I also derived 20 points in 3D space corresponding to the selected 2D points if I imaged the origin to be at bottom corner closest to the camera similar to the project spec. Now that I had corresponding points, I used least-squares method to compute the M matrix that maps the 3D points to 2D space for that frame. I then used this M matrix to transform the 3D points of where I wanted to insert the cube into the 2D space of the first frame.

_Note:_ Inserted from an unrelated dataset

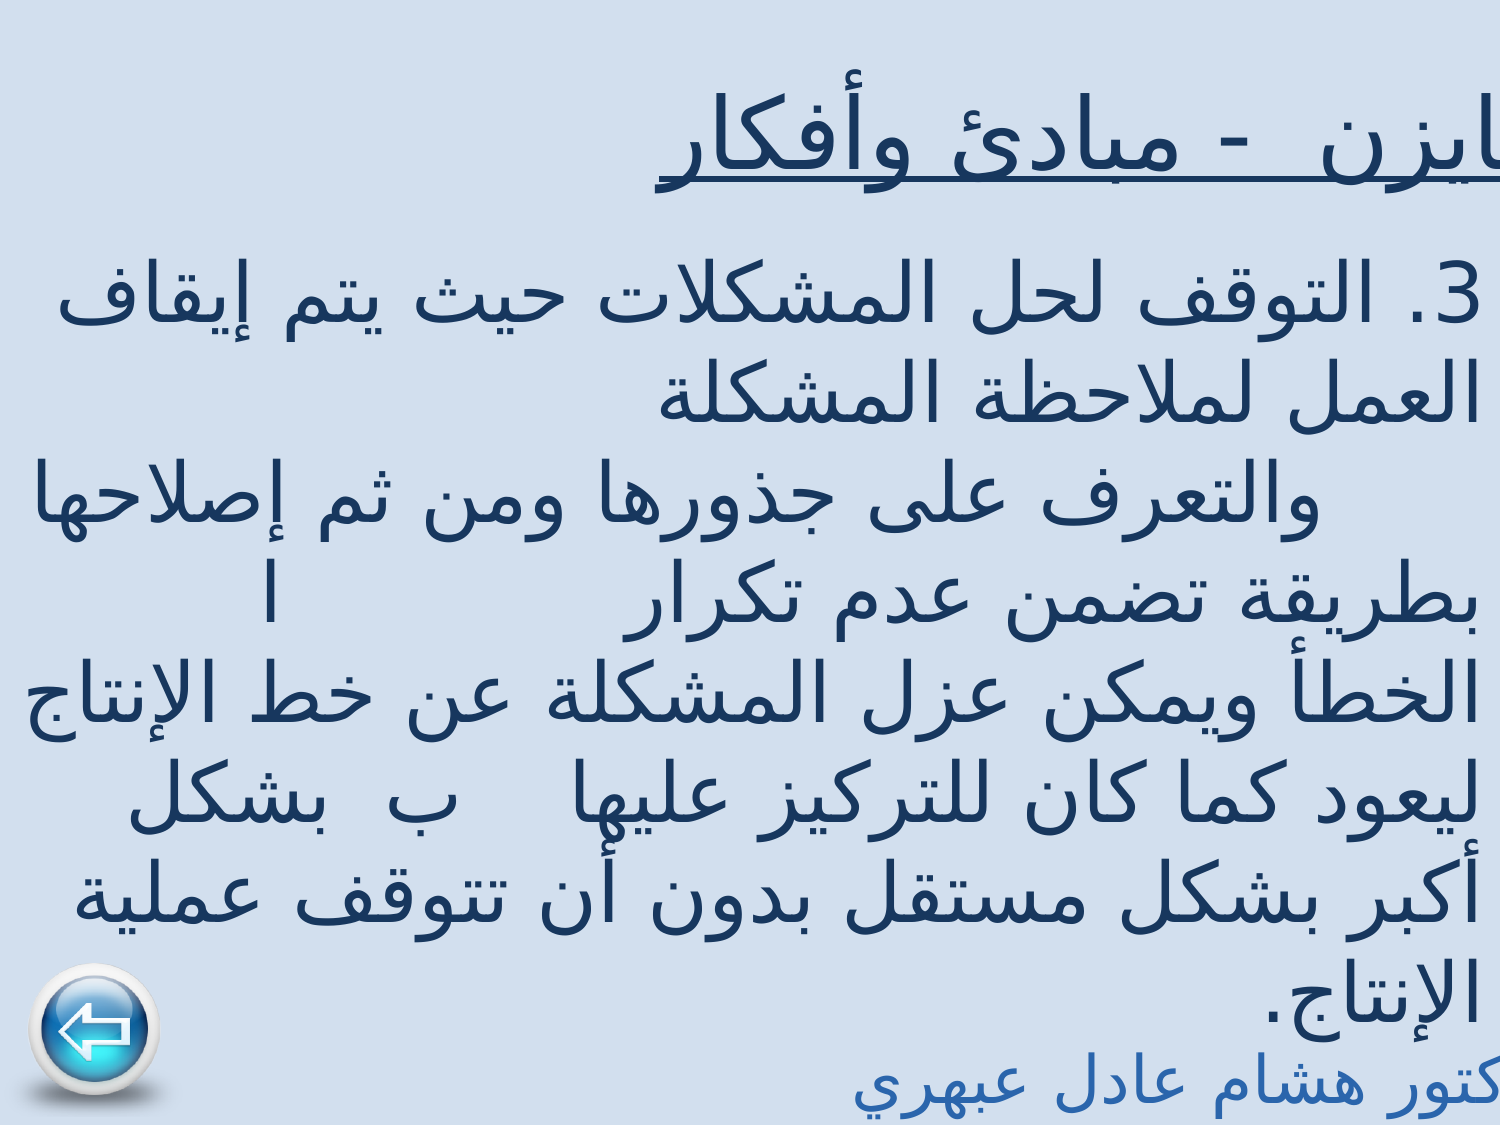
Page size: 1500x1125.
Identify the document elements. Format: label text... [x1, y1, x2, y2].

Now that I could insert the cube into one frame of the video, I had to define a matrix M for every frame and recompute the 2D coordinates of the inserted cube. Since the 20 key points were constantly moving, I instantiated a tracker using cv2.legacy.TrackerMedianFlow_create() that follows a 16x16 patch around each of the twenty points that would track each point through the frames. I made sure to create a separate tracker for each point. I was then able to insert the cube into each frame and then combine all of these frames into a new video. Note: the videos have been heavily compressed to .gifs to fit the size limits of the upload utility, which has changed the quality and speed a bit.





Lightfield Cameras

Summary, what I learned: In this project, I explore how lightfield camera images can be used to recreate images at different focus depths and different aperture. I also implement an interactive depth refocusing example. I learned how to apply ideas surrounding lightfield cameras as well as reinforcing camera concepts.


Depth Refocusing

To recreate the image at different focus depths, I average shifted versions of the images in the 17x17 grid. I chose the center reference image as the (8,8) position. To calculate the shifts for each image, I find the difference between the selected image's (u,v) coordinates as specified in each filename versus the (u,v) coordinates of the center image. I then scale this difference by a factor of C which defines which part of the image is in focus. In general, higher C values bring the focus closer to the front of the image and lower C values send the focus towards the back of the perspective. By shifting the images closer or farther from the reference image, different parts of the image will be brought into focus. I show images of a few different C values as well as a gif showing a range of C values from -1 to 1.


C = -0.2
C = 0.25
C = 0.5



Aperture Adjustment

To mimic differnt aperture settings on a camera, I either included more or less images from the grid of lightfield images to average them together. For an aperture of size 1, I average the center reference image (8,8) as well the images one image away in the grid. An aperture of size A includes all images averaged within A of the center image when looking at the images as a grid. You can also change the C values to focus on different parts. An aperture size of 0 is only the center image and an aperture size of 8 includes all images. I show images of different aperture values as well as a gif from aperture values 0 to 8.


A = 1
A = 3
A = 6



Bells & Whistles: Interactive Depth Refocusing

For creating an interactive depth refocusing plot, I used matplotlib's ginput to allow the user to select points on the image. I used the SSD pyramid search from Project 1 image alignment to find the best shifts to line up one of the images to the center refernece image. I calculated C from the shifts (s,t) so that C = (s / (u - center_u) + t / (v - center_v)) / 2. I used this C from the one image for all of the images and then followed the same process as part 1 to refocus the depth with this new C value. I kept a dictionary with all of the C values from range -1 to 1 so that when the point is clicked, I can just retrieve the image of the corresponding C value.